- ASSIGNED TASK -
Among the entries below, find each line holding "numOctaves" and return it.

- RECORDS SUPPLIED -
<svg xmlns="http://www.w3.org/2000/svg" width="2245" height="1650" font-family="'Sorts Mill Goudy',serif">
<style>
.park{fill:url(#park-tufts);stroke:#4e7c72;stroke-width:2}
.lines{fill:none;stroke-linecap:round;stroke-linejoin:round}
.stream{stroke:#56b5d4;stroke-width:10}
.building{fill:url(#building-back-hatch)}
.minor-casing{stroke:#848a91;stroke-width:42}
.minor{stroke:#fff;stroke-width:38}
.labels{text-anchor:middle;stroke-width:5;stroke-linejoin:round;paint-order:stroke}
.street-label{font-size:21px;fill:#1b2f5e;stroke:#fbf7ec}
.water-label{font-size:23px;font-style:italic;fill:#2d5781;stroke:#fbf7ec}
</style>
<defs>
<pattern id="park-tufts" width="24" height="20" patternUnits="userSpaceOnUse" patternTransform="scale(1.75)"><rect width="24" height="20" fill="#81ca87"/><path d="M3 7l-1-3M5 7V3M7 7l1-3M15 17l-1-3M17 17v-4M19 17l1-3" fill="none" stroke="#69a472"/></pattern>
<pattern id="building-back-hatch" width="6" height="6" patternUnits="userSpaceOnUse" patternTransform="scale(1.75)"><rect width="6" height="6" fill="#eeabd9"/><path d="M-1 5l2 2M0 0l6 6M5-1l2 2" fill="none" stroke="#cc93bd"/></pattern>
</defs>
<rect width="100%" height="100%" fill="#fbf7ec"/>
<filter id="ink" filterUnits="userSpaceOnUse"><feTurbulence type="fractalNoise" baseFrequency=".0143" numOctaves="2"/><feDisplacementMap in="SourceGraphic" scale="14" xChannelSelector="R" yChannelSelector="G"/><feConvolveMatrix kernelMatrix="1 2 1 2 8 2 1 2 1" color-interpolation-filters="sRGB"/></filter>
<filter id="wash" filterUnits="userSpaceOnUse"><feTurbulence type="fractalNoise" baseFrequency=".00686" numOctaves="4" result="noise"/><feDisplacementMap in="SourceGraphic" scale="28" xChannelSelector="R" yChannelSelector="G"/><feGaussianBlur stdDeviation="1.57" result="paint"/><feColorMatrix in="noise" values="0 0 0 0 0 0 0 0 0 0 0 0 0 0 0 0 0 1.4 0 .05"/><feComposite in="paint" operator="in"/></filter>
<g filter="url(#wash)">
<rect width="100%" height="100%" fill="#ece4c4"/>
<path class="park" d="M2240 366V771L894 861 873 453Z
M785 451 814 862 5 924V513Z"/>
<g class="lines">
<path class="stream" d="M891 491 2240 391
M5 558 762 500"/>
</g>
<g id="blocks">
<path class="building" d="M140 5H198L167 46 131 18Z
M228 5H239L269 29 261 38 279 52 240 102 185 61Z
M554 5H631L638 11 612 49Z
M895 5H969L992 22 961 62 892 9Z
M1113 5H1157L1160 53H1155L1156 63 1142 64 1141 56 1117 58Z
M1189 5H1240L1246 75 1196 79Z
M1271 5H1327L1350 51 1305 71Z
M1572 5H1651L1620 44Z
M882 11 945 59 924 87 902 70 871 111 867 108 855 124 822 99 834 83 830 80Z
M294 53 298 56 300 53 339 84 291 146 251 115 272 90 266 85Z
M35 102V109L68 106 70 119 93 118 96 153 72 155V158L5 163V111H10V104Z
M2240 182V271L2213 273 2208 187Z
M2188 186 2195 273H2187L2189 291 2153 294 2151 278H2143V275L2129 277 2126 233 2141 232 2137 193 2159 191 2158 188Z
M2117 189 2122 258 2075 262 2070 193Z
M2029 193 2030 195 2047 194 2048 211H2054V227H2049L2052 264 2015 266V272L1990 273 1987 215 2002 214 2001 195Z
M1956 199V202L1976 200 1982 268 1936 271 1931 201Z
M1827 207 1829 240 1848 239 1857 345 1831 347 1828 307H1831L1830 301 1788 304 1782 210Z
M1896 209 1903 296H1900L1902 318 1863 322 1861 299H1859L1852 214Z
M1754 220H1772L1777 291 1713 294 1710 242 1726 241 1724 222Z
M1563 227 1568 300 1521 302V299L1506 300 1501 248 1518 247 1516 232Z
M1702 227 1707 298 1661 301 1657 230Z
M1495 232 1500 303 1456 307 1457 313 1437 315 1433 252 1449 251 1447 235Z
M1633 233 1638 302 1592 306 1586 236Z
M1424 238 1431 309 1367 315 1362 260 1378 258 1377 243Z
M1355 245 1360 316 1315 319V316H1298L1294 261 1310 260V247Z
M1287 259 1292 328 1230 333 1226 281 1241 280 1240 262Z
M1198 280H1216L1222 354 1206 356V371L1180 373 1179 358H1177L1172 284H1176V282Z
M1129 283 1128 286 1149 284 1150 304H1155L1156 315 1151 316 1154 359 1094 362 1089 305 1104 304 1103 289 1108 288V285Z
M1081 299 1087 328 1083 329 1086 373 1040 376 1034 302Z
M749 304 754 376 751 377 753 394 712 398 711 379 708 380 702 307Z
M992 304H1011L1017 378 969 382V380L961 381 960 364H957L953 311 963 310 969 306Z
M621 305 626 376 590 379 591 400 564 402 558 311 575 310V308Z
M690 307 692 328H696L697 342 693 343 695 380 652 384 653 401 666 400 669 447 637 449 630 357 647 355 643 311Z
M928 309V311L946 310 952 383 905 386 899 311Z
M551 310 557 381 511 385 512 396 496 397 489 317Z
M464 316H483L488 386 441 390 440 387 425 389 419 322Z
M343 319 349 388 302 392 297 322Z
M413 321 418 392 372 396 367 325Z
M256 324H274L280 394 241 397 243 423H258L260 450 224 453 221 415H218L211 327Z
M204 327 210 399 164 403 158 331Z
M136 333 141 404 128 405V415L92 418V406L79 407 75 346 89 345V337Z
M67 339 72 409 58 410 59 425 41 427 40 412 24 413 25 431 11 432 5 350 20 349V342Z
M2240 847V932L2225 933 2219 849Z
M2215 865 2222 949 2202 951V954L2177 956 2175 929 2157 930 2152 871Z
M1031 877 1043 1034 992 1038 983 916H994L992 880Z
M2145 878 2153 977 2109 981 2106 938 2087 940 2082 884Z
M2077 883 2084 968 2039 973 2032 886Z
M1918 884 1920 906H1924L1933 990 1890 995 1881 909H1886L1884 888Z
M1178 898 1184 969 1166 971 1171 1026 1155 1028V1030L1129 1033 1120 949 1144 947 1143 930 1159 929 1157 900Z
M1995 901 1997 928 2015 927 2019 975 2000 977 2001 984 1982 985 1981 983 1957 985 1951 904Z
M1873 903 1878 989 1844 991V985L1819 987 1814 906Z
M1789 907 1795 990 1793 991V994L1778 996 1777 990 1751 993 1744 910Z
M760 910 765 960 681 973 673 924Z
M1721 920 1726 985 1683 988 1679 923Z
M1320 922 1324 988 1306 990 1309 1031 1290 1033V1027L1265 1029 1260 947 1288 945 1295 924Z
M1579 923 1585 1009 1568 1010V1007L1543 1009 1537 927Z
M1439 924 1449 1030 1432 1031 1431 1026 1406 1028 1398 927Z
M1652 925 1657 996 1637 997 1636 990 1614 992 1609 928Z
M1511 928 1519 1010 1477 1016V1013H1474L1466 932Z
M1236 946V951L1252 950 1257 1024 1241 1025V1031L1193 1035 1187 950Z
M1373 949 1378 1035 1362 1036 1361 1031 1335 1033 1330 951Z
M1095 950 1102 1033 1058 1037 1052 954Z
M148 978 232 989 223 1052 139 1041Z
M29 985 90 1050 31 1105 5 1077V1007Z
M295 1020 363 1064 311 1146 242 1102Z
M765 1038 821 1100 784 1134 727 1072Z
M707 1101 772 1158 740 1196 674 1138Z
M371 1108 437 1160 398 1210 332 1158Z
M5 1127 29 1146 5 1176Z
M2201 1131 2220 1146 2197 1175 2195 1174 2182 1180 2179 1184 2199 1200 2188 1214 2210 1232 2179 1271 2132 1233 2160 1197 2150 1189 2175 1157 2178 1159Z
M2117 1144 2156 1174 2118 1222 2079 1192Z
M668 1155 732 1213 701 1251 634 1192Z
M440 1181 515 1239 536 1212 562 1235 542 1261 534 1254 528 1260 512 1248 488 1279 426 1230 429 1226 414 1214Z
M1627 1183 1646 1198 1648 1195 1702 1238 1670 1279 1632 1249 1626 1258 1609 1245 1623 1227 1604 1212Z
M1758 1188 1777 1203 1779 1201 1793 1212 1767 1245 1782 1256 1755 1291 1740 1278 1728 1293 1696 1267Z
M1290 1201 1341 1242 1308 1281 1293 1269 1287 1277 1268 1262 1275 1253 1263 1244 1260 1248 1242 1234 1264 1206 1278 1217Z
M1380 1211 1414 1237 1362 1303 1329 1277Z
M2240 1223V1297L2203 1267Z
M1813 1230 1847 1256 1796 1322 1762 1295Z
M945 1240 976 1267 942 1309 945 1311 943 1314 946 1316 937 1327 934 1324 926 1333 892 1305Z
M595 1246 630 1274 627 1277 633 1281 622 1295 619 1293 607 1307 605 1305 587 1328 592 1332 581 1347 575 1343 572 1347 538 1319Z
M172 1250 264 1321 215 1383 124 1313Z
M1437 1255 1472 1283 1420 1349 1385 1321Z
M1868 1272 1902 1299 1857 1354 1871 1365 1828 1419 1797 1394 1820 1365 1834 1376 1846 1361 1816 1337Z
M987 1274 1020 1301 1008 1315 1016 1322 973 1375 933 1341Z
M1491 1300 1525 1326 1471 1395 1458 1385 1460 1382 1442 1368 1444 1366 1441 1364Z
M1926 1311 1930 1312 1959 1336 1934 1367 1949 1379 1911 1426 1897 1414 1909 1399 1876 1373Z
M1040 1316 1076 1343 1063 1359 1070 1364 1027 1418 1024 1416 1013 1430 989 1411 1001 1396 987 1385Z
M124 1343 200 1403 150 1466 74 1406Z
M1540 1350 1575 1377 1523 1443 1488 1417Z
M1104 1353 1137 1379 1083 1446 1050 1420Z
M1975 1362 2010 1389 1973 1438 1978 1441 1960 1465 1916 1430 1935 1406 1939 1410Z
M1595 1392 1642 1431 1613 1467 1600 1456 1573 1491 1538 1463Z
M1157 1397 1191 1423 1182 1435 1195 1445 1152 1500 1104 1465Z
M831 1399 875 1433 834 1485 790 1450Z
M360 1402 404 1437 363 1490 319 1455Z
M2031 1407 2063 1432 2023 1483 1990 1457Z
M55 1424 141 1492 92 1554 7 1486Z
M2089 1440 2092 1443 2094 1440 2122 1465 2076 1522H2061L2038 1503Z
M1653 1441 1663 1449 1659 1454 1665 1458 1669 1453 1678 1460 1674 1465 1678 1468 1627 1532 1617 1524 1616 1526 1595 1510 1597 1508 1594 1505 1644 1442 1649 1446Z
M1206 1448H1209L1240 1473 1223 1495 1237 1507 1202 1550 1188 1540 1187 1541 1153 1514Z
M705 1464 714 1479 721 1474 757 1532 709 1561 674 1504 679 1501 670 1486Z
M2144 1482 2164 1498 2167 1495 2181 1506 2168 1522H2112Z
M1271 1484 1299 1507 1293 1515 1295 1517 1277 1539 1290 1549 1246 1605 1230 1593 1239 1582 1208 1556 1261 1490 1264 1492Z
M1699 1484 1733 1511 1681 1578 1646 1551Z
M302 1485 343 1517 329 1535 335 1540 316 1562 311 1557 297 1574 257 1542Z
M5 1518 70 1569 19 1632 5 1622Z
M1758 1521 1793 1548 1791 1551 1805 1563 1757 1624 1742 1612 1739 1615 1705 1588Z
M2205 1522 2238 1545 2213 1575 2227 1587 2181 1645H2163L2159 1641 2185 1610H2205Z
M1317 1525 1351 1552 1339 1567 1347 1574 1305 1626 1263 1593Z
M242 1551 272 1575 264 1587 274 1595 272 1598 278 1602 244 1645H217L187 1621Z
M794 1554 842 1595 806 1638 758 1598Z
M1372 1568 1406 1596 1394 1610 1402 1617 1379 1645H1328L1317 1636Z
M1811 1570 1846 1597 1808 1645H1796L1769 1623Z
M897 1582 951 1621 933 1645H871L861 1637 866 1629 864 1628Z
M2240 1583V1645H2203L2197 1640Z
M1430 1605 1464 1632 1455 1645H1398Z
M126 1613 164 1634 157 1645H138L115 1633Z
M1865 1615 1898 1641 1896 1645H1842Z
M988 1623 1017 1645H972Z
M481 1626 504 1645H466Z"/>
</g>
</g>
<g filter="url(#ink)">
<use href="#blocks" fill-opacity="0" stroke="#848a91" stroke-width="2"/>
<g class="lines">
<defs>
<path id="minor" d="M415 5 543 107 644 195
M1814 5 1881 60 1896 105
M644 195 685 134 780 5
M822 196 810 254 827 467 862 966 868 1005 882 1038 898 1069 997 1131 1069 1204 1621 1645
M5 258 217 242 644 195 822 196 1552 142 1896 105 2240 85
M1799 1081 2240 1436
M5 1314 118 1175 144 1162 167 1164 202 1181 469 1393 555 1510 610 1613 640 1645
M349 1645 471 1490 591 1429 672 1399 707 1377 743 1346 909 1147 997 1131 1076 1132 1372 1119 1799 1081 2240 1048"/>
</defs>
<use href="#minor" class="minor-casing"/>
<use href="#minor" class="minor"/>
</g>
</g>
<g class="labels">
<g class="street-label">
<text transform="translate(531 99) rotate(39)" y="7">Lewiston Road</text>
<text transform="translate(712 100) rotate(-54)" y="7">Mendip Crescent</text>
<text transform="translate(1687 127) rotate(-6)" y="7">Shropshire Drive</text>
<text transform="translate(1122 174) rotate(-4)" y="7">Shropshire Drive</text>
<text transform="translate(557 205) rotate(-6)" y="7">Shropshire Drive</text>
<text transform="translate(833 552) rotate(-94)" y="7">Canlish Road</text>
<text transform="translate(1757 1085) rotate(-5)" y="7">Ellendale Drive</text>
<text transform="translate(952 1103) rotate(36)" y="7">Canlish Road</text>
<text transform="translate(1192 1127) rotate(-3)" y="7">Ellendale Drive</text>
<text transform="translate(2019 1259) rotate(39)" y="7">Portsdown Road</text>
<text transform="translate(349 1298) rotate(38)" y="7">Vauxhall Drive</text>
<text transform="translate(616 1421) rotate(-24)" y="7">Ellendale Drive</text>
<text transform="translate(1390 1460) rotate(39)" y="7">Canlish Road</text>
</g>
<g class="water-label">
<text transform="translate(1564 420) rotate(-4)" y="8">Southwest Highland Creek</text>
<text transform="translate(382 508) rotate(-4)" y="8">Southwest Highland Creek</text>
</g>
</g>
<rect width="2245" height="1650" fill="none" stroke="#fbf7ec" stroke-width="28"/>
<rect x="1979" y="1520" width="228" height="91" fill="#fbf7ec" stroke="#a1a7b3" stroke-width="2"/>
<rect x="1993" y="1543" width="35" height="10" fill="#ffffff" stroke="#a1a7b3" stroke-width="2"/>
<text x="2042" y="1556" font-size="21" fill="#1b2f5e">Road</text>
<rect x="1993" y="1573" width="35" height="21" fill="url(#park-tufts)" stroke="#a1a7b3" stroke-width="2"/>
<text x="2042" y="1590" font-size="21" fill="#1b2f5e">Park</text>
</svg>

- THE COMPLETED TASK -
<filter id="ink" filterUnits="userSpaceOnUse"><feTurbulence type="fractalNoise" baseFrequency=".0143" numOctaves="2"/><feDisplacementMap in="SourceGraphic" scale="14" xChannelSelector="R" yChannelSelector="G"/><feConvolveMatrix kernelMatrix="1 2 1 2 8 2 1 2 1" color-interpolation-filters="sRGB"/></filter>
<filter id="wash" filterUnits="userSpaceOnUse"><feTurbulence type="fractalNoise" baseFrequency=".00686" numOctaves="4" result="noise"/><feDisplacementMap in="SourceGraphic" scale="28" xChannelSelector="R" yChannelSelector="G"/><feGaussianBlur stdDeviation="1.57" result="paint"/><feColorMatrix in="noise" values="0 0 0 0 0 0 0 0 0 0 0 0 0 0 0 0 0 1.4 0 .05"/><feComposite in="paint" operator="in"/></filter>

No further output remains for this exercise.